A unit is thus a separable chunk of logic that can be tested in isolation. Such a definition is then necessarily impacted by concrete aspects of a codebase. Note also that the notion of a unit is independent of whether or not it is interfaced with by direct or indirect call.

This also means that as developers of the software it is our task to define the boundaries of our units as part of process of authoring tests for them. This is critical to maintainable test suites.

Test aims and testability

Revisiting and reiterating the central notion that tests are concerned with providing assurance we can begin to build that out into a series of principles.

Principles

Given that we are primarily concerned with automated tests, we ought to by definition have the ability to run such tests at any point and thus any requirements/dependencies required for the operation of a test must be automated and repeatable as well.

a test must establish its own pre-requisites

Furthermore, our ability to run and re-run tests means that each test must have cleaned up after itself.

a test must clean must leave no remnants of its execution

The above two tenets lead, in conjunction, to another and arguably more powerful principle: tests may not affect each other.

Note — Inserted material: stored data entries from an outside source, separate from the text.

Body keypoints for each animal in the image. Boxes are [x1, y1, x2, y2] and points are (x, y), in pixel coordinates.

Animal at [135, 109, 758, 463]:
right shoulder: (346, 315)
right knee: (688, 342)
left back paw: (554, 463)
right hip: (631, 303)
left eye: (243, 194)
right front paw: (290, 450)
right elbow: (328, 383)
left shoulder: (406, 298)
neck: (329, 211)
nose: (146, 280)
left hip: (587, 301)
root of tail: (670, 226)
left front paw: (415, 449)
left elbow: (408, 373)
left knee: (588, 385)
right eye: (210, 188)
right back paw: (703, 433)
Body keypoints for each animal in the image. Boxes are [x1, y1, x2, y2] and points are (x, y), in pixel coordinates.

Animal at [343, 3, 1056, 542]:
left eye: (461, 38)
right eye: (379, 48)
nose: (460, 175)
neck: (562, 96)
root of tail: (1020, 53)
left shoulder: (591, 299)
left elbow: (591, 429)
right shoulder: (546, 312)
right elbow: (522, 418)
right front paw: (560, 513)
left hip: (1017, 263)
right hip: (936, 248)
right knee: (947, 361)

a test must be able to run in isolation and may not affect other tests

With our intent to be to identify aspects of the system under test that are not behaving as our per out intent, a test should identify the cause of a particular issue.

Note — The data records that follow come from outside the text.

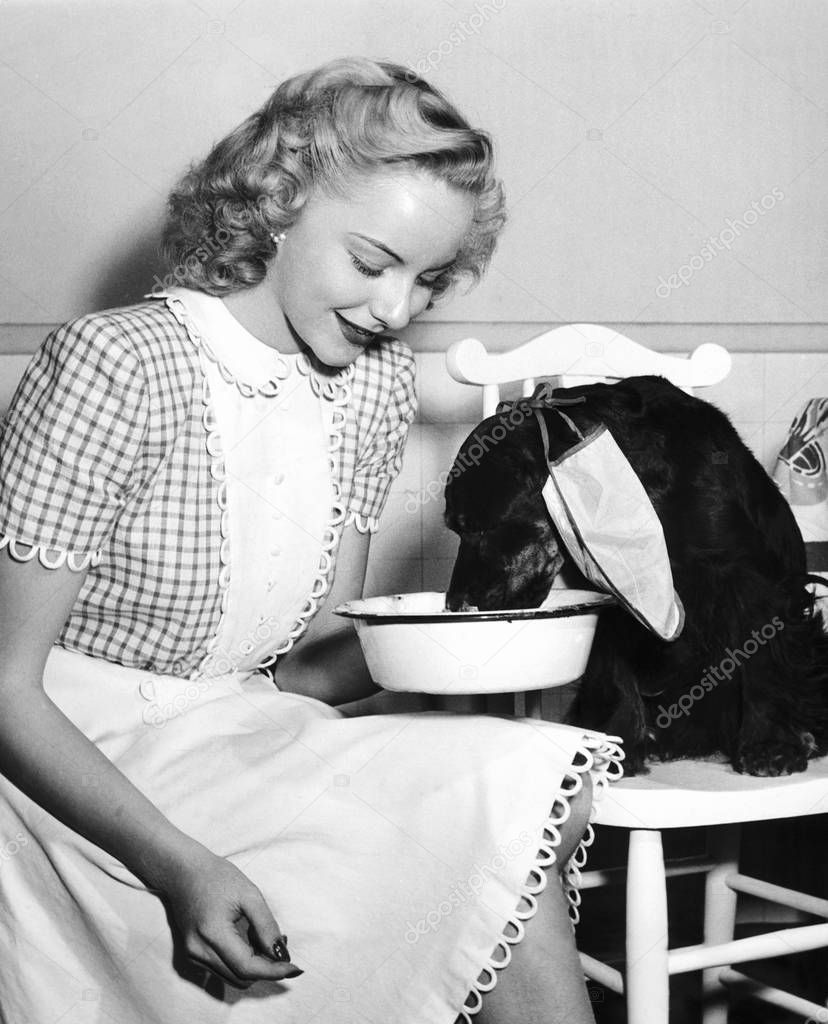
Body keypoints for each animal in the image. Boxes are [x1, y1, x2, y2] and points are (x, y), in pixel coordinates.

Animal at [446, 376, 826, 774]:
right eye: (457, 529)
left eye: (481, 529)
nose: (455, 604)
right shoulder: (614, 591)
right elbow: (616, 674)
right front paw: (617, 746)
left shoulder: (749, 579)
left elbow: (762, 660)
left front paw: (771, 745)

a test should be focused on one aspect of behaviour

Achieving automated tests

Having discussed the rationale for why we would wish for automated testing and their value it is important to also address, at a high level, the more practical aspects of being able to make use of them succesfully.

Irrespective of the facilities that are available for doing so, be that support provided by a particular runtime or within a particular ecosystem or facilities provided to ease the creation of within a codebase, it is worth cleaely stating that writing of tests is at the very least its own set of skills, which while related to the development of software are distinct from them.

Practicalities of testing

With a basic set of principles enumerated we will turn to look at some key points in achieving automated tests. For the purposes of this high level tour we will reference these somewhat in the abstract as considerations rather than becoming derailed in details of how to manifest them in a particular codebase.

The challenges that present themselves are in reconciling the following concerns:

  • Maintainability
  • Coverage
  • Performance

Maintainability

It is crucial that tests be written in such a way that they clearly communicate the behaviour they are intending to capture. That is, tests are very much for the reader.

A well written test should succinctly explain a property of the system, and a well structured set of test cases should describe a set of behaviours.

Coverage

This is related to how well the various behaviours of the code being tested are validated. To illustrate by example, a piece of code is considered covered if all its behaviours are exercised by the test suite - it succeeding correctly and the results thereof, but also its failure conditions.

Performance

Since automated tests in particular are intended to not only be run regularly but also to act as an aid to further development work on the specific code or area to which they relate, it is important that the barriers to their execution remain as low as possible.